Indian marriages last because Indians are too indolent to disrupt the status quo. They’re compromises forged in apathy, sustained by fear, and glorified as virtue. This isn’t moral high ground—it’s a swamp of stagnation. The West’s higher divorces? At least they value happiness over endurance, compatibility over convenience. Indians, drop the pretensions. Your low divorce rate isn’t a crown; it’s a chain. Until you confront this cultural cowardice, your unions will remain farces, and your boasts, hollow echoes of denial.
One must be brutally honest: India’s low divorce rate is not a mark of success—it is a national badge of collective failure. It proves not the sanctity of relationships, but the suffocating inability to break free from dead structures. It proves not commitment, but resignation. It proves not love, but fear.
A very interesting read and a true reflection of society. I totally agree. The reason we don’t have revolutions. The crude phrase often quoted in the context of Indian marriages, “Sex is the price women pay for marriage, and marriage is the price men pay for sex,” holds true. I’ve observed a new phenomenon, although it’s challenging to confirm its prevalence without verified numbers. Here are my observations:
1. In marital disputes, the girl’s side often claims huge amounts as the cost of marriage, leading the boy’s side to opt for out-of-court settlements to avoid trouble. This practice appears to be prevalent in the upper-middle class and middle-middle class, despite the boy’s side having incurred more or equal expenses.

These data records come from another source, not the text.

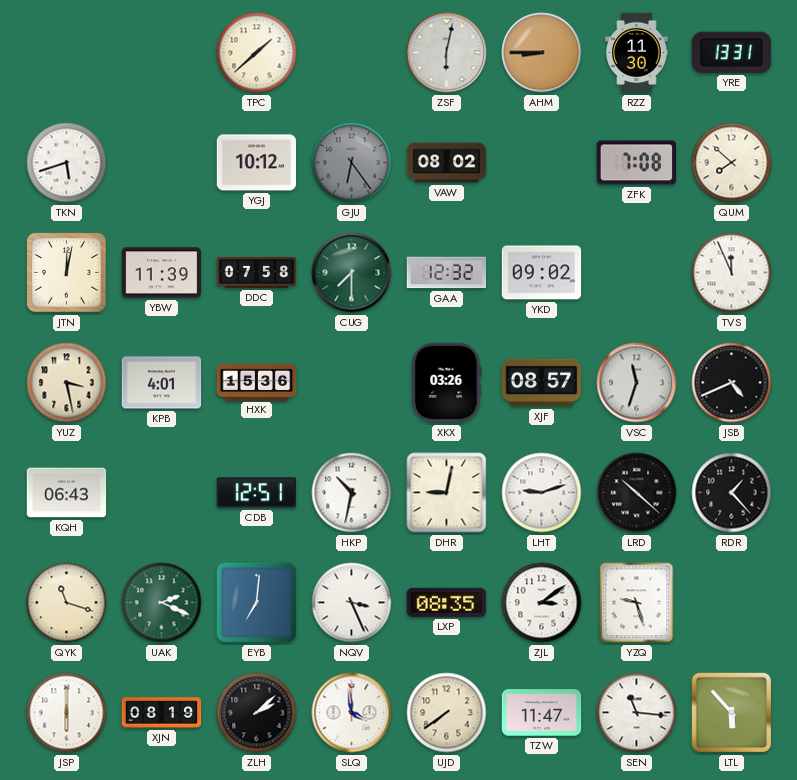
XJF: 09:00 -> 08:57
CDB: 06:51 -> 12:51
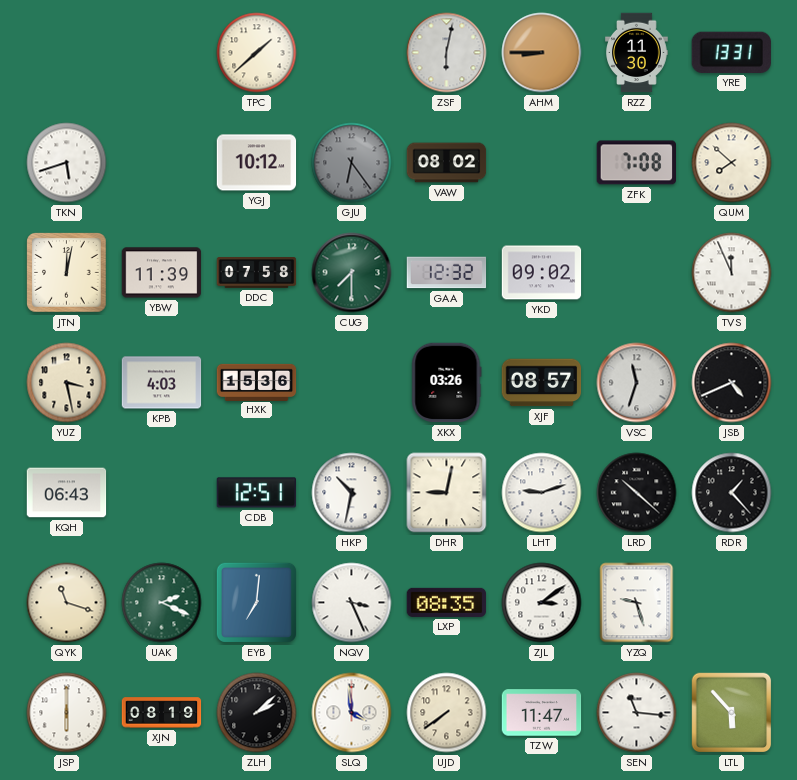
KPB: 4:01 -> 4:03
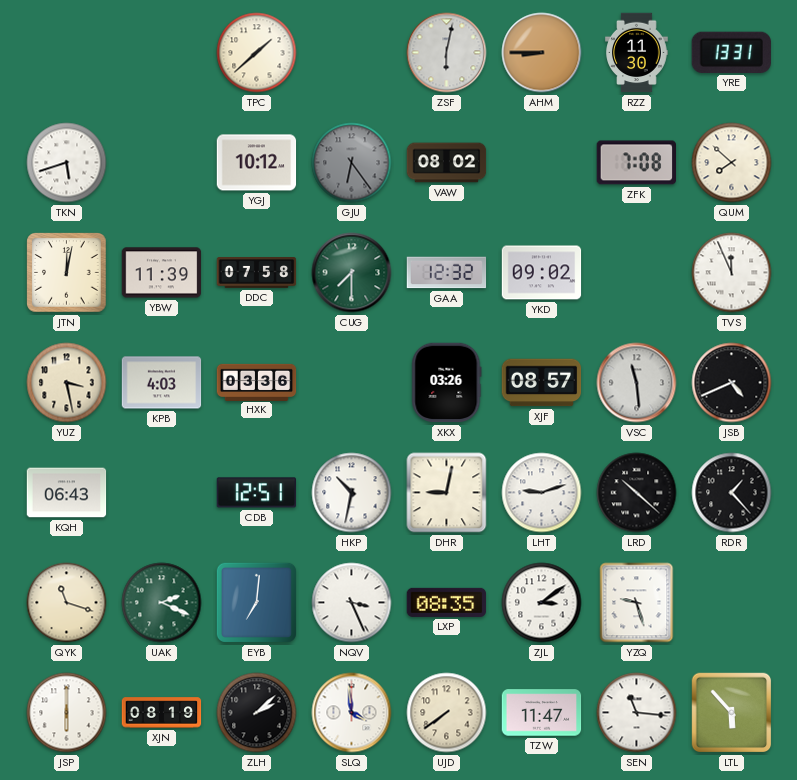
HXK: 15:36 -> 03:36
VSC: 11:33 -> 11:29
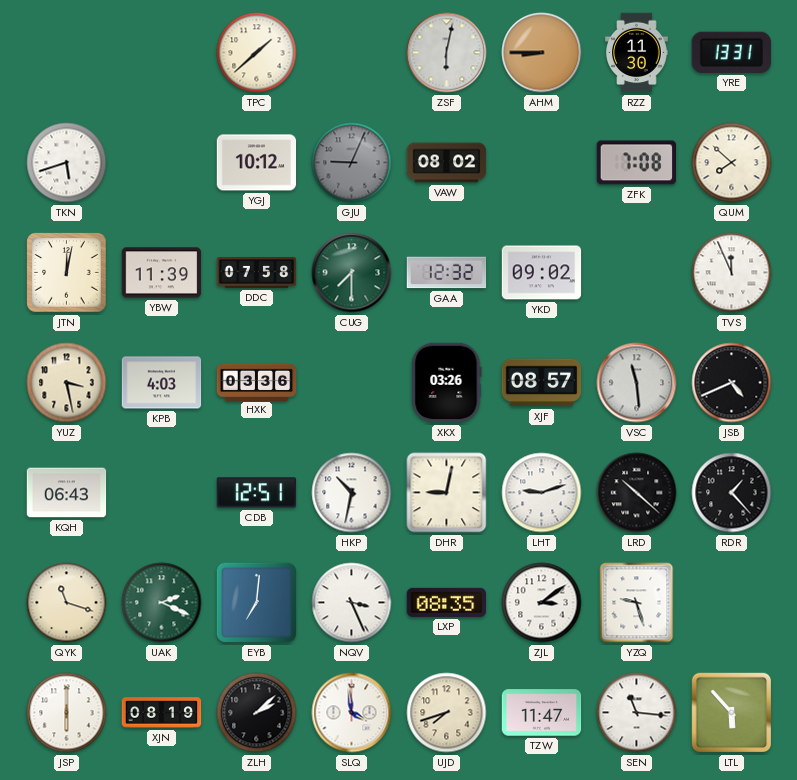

2. In the lower-middle class, partners tend to change more frequently, often resolving disputes without resorting to courts. In many cases, or the majority of cases, women take the lead. They have a more liberated life.
In the overall context, it’s possible that children play a crucial role in sustaining marriages. Nowadays, men appear to be more attached to children compared to the past, hence they endure difficult marriages for their sake. Women, of course, have been doing everything eversince…
The bold, brash, revolutionary-type men are more prone to change partners. It’s very true that timidity ensures long-lasting marriages; maybe we can camouflage timidity as being sensitive.